# Traffic Optimization with AWS IoT and Machine Learning

This notebook demonstrates steps to simulate IoT data for traffic optimization, process the data in real-time, train and deploy a predictive model using Amazon SageMaker, and analyze the data with AWS Athena.

## 1. Introduction and Setup
In this section, we set up AWS configurations and import necessary libraries.

In [None]:
import boto3
import sagemaker
import pandas as pd
import numpy as np
from sagemaker import get_execution_role

# AWS configuration
role = get_execution_role()
bucket = 'your-s3-bucket-name'
sagemaker_session = sagemaker.Session()

## 2. Simulate IoT Data
Here, we simulate IoT data for traffic lights and send it to AWS IoT Core.

In [None]:
# Example code to simulate IoT data and publish to AWS IoT Core
from AWSIoTPythonSDK.MQTTLib import AWSIoTMQTTClient
import json
import time

def generate_traffic_data():
    return {
        'traffic_light_id': 'TL-101',
        'location': 'Main St & 1st Ave',
        'vehicle_count': int(50 + 20 * time.time() % 1),
        'average_speed': int(20 + 10 * time.time() % 1),
        'CO2_level': round(0.04 + 0.02 * time.time() % 1, 4)
    }

# 

## 3. Data Processing with Kinesis and Lambda
Instructions to set up AWS Kinesis and Lambda for real-time data processing.

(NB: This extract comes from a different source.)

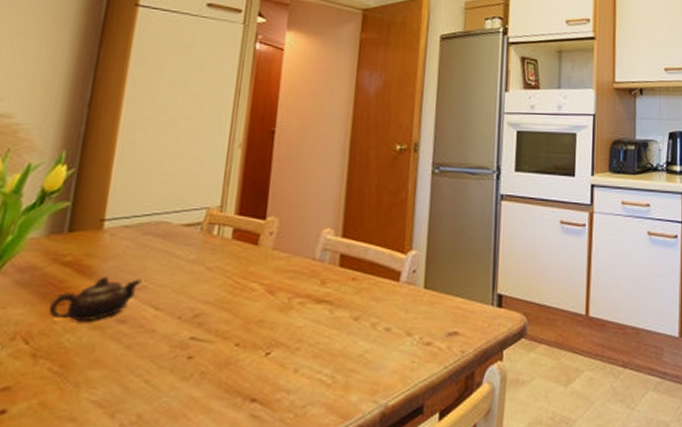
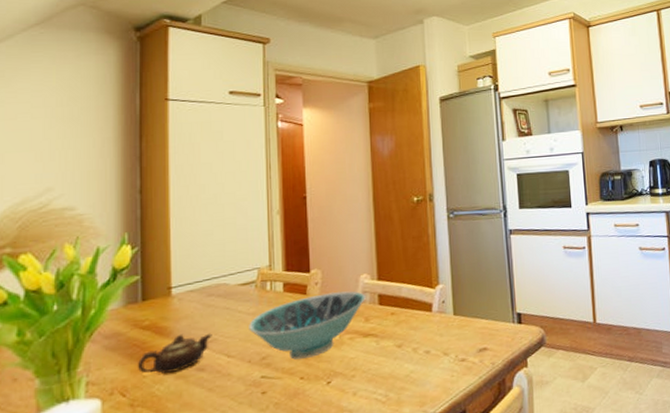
bowl: none [185,246,326,321] -> present [249,291,366,360]

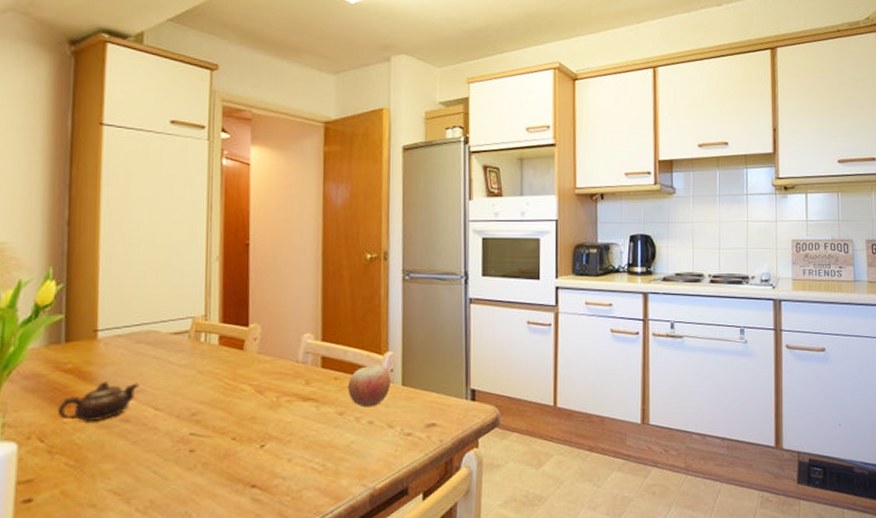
bowl: present [249,291,366,360] -> none [179,350,308,419]
apple: none [404,297,443,339] -> present [347,364,391,408]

## 4. Data Exploration and Preparation
Load processed data from S3 for exploration and feature engineering.

In [None]:
# Load data from S3
s3 = boto3.client('s3')
data_key = 'processed-data/traffic_data.csv'
obj = s3.get_object(Bucket=bucket, Key=data_key)
df = pd.read_csv(obj['Body'])
df.head()

## 5. Model Training with SageMaker
Train a model using the processed data.

In [None]:
# Define features and labels, and split data
from sklearn.ensemble import RandomForestClassifier
from sklearn.model_selection import train_test_split
import joblib

X = df[['vehicle_count', 'average_speed', 'CO2_level']]
y = df['high_traffic']
X_train, X_test, y_train, y_test = train_test_split(X, y, test_size=0.2, random_state=42)

# Train model
model = RandomForestClassifier()
model.fit(X_train, y_train)

# Save model to file
joblib.dump(model, 'model.joblib')

# Upload model to S3
s3.upload_file('model.joblib', bucket, 'model/model.joblib')

## 6. Deploy Model as a SageMaker Endpoint
Deploy the trained model as a real-time endpoint using SageMaker.

In [None]:
from sagemaker.sklearn.model import SKLearnModel

model_path = f's3://{bucket}/model/model.joblib'
sklearn_model = SKLearnModel(
    model_data=model_path,
    role=role,
    entry_point='inference.py',  # Assumes inference.py is in the same folder
    framework_version='0.23-1'
)

# Deploy endpoint
predictor = sklearn_model.deploy(
    initial_instance_count=1,
    instance_type='ml.m5.large'
)

## 7. Testing the SageMaker Endpoint
Send test data to the deployed endpoint to get predictions.

In [None]:
# Example test data
test_data = {'features': [50, 20, 0.04]}
prediction = predictor.predict(test_data)
print('Prediction:', prediction)

## 8. Data Analysis with Athena
Set up Athena to query S3 data and analyze traffic trends.